Investors need to follow what the markets are saying, not the pundits and prompt-readers.

Hopefully, however, those who’ve understood that preparation is the best defense, have already been informed, and were therefore allocated to cash and other bear-proof sectors rather than over-valued stocks before rather than after this otherwise foreseeable bear market moment arrived.

Similarly, going long volatility, i.e. the VIX, before rather than after these recent volatility spikes made sense, which was a track we timely took at Signals Matter.

Today, we are well in the green as markets fall deeper into the red. This is not because we are market-timers, but simply because we track market signals.

Investors need to be wary of fantasy solutions or quick-fixes going forward. Now is not the time to assume, or risk assuming, that this is merely a viral glitch in an otherwise “strong system.”
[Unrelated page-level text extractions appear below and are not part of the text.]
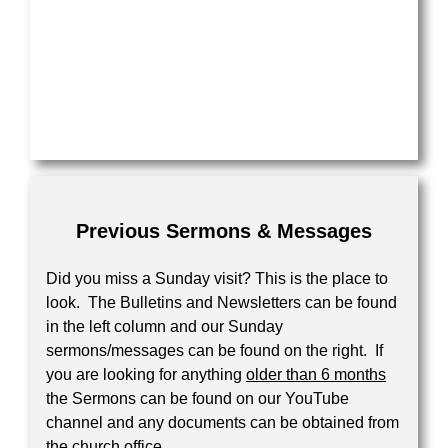
Previous Sermons & Messages
Did you miss a Sunday visit? This is the place to
look. The Bulletins and Newsletters can be found
in the left column and our Sunday
sermons/messages can be found on the right. If
you are looking for anything
older than 6 months
the Sermons can be found on our YouTube
channel and any documents can be obtained from
the church office.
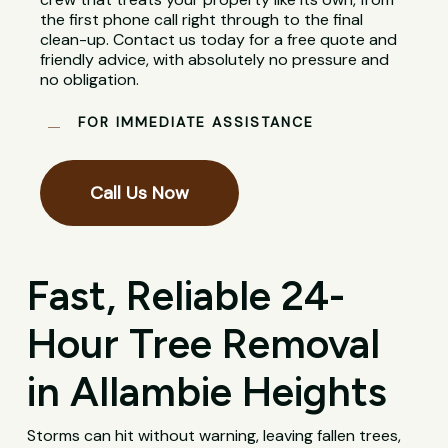
the first phone call right through to the final
clean-up. Contact us today for a free quote and
friendly advice, with absolutely no pressure and
no obligation.
FOR IMMEDIATE ASSISTANCE
Call Us Now
Fast, Reliable 24-
Hour Tree Removal
in Allambie Heights
Storms can hit without warning, leaving fallen trees,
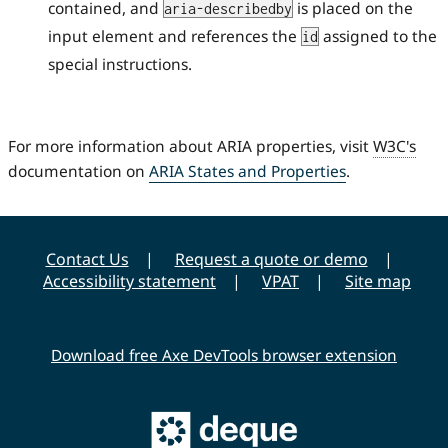
contained, and
is placed on the
aria-describedby
input element and references the
assigned to the
id
special instructions.
For more information about ARIA properties, visit
W3C's
documentation on
ARIA States and Properties
.
Contact Us
Request a quote or demo
Accessibility statement
VPAT
Site map
Download free Axe DevTools browser extension
Main
Deque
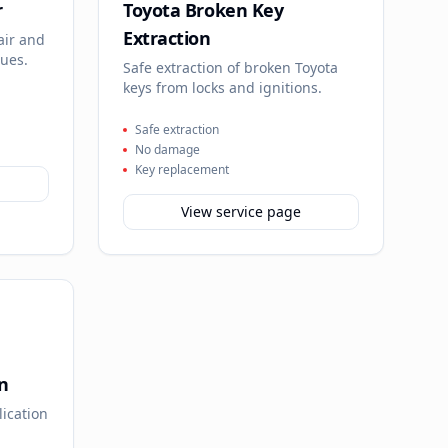
r
Toyota Broken Key
Extraction
air and
sues.
Safe extraction of broken Toyota
keys from locks and ignitions.
Safe extraction
No damage
Key replacement
View service page
n
lication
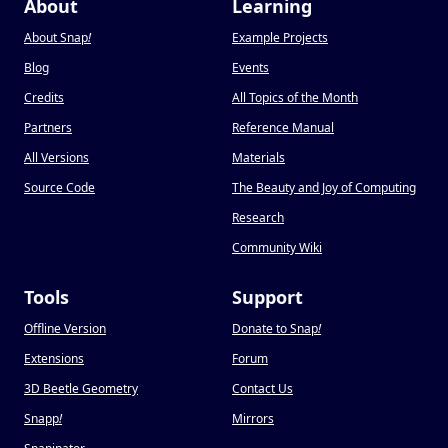
About
Learning
About Snap
!
Example Projects
Blog
Events
Credits
All Topics of the Month
Partners
Reference Manual
All Versions
Materials
Source Code
The Beauty and Joy of Computing
Research
Community Wiki
Tools
Support
Offline Version
Donate to Snap
!
Extensions
Forum
3D Beetle Geometry
Contact Us
Snapp
!
Mirrors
Portfolios in the backdrop of this bear market moment need stringent controls based upon empirically clear market indicators.

Such controls may not seem “sexy,” but they sure as heck are smart, and smart can be sexy.

If you haven’t already, we invite you to subscribe to Signals Matter so that we can translate these otherwise complex and myriad signals and allocations to you with straightforward clarity and portfolio-protecting simplicity.

We’ve deliberately priced and provided our services in manner that can serve all income and investing experience levels precisely because we understood this bear market was coming and wished to protect as many concerned and good people as possible in ways that traditional advisers simply cannot match.

Our stated mission at Signals Matter is not about fee gathering, but making the most sophisticated risk management tools both Main Street simple and Main Street affordable.

Why?

Because we’ve seen in cycle after cycle after cycle… how it is Main Street that always suffers the most when Wall Street loses its moral and financial compass.

One look at the date-stamped warnings and the deep quality of our content and recommendations over the years will hopefully make this critical trust building process easily confirmed. We’ve been ahead of these markets for years and making, as well as protecting, money the entire time.

We hope, as well, that you consider what hundreds of others are saying about us and that you too become a member of our community.

In the meantime, stay informed and hence safe, as the bear market is back and he’s roaring today.

3 thoughts on “The Bear Market Returns: Who to Blame, What to D0?”

  1. Your info and suggestions are very impressive. I am so blessed to have joined. Following your suggestions has saved me a ton of money. Stay well my friends

  2. Dear Mark & Tom,
    Given the fact that this is now a bear market, shouldn’t the Storm Tracker be more than 37%?
    Thanks
    Graham

    • Hi Graham, and thanks for your observation. The bear market started this week, suddenly. Storm Tracker data is posted for the prior week. Having said, a Storm Tracker reading from 30-50% is ominous for a recession. No need for Storm Tracker to get much higher than that for a recession to be highly probable, much like all recession forecast probabilities. But here’s where we set ourselves apart. There are two parts to this. There is the Storm Tracker cash allocation, Part I. And, as importantly, there is the REMAINDER allocation, Part II. And that’s where we’ve made our money, in spite of holding so much cash. Please check your dashboard for any cash or remainder allocation updates as well.